InterContinental Hotels has reported a slightly increased first-half room revenue, but a drop in business travellers in China and protests in Hong Kong have dented demand in the region.
The FTSE100 group, which owns brands including Holiday Inn and Crowne Plaza, said revenue per available room (RevPAR) rose 0.1 per cent during the first half of 2019.
RevPAR was down 0.3 per cent in Greater China for the same period, but Europe, the Middle East, Asia and Africa saw a 0.2 per cent increase.
First-half operating profits were $457m (£375m), a 14 per cent increase on the $401m reported for the same period last year.
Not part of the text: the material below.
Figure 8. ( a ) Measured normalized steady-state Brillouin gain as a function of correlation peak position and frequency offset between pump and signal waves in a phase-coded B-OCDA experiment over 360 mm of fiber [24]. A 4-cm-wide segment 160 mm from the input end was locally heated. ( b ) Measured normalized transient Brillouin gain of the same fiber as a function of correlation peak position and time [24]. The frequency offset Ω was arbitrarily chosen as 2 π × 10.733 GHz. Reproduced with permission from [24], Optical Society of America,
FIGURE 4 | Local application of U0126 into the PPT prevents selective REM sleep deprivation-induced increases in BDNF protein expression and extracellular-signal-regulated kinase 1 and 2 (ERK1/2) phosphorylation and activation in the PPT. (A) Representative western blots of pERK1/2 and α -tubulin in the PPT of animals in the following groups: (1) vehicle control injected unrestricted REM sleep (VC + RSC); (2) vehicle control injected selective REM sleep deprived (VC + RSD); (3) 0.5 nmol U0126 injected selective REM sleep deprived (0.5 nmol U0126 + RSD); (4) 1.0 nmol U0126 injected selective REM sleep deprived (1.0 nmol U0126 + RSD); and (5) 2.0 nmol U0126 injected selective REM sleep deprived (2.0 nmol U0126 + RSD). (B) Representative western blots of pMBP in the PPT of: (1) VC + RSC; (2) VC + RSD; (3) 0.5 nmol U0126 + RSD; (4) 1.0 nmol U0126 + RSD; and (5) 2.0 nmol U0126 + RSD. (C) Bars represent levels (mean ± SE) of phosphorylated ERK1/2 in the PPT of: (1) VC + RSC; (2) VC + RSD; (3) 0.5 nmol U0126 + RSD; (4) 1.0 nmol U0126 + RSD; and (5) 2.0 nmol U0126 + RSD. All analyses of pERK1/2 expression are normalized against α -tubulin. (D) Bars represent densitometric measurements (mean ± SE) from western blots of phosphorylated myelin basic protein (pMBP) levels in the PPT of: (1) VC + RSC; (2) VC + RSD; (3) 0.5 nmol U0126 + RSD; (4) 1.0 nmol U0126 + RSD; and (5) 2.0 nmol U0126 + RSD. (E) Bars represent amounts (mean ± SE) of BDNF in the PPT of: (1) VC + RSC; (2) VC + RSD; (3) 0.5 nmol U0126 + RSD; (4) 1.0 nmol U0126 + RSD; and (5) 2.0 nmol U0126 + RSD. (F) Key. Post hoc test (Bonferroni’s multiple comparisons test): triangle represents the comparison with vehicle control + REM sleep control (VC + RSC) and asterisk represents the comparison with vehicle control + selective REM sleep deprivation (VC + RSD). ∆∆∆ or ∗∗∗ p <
The group announced an interim dividend of 39 cents per share.
Why it’s interesting
In a first-half in which the group opened a record number of new rooms, demand has not kept pace.
InterContinental has been looking to Asia for growth and while it is succeeding in adding to its portfolio – including signing two landmark properties in Beijing and Hong Kong – this decline in demand is not the news they wanted.
In the results, the group blamed “ongoing political disputes” in Hong Kong coupled with lower demand corporate business for the slowdown in Greater China, but said that leisure business remained resilient.
This has failed to reassure investors however, with InterContinental’s shares dropping 2.4 per cent to 5,162p, down from 5,289p at yesterday’s close.
What InterContinental said
Chief executive Keith Barr said InterContinental has made “significant progress” in a “slower RevPAR growth environment”.
“The investments we are making behind our strategic initiatives are driving accelerated rooms growth and position us well to achieve industry leading, sustainable net system size growth over the medium-term,” he continued.
“Whilst there are always macro-economic and geo-political uncertainties in some markets, our broad geographic spread and the resilient, cash-generative nature of our business gives us confidence in the outlook for the balance of the year.”
Barr also said he was “proud” of the group’s pledge to switch all of its hotels to using “bulk-size bathroom amenities in an effort to reduce waste and protect the environment.”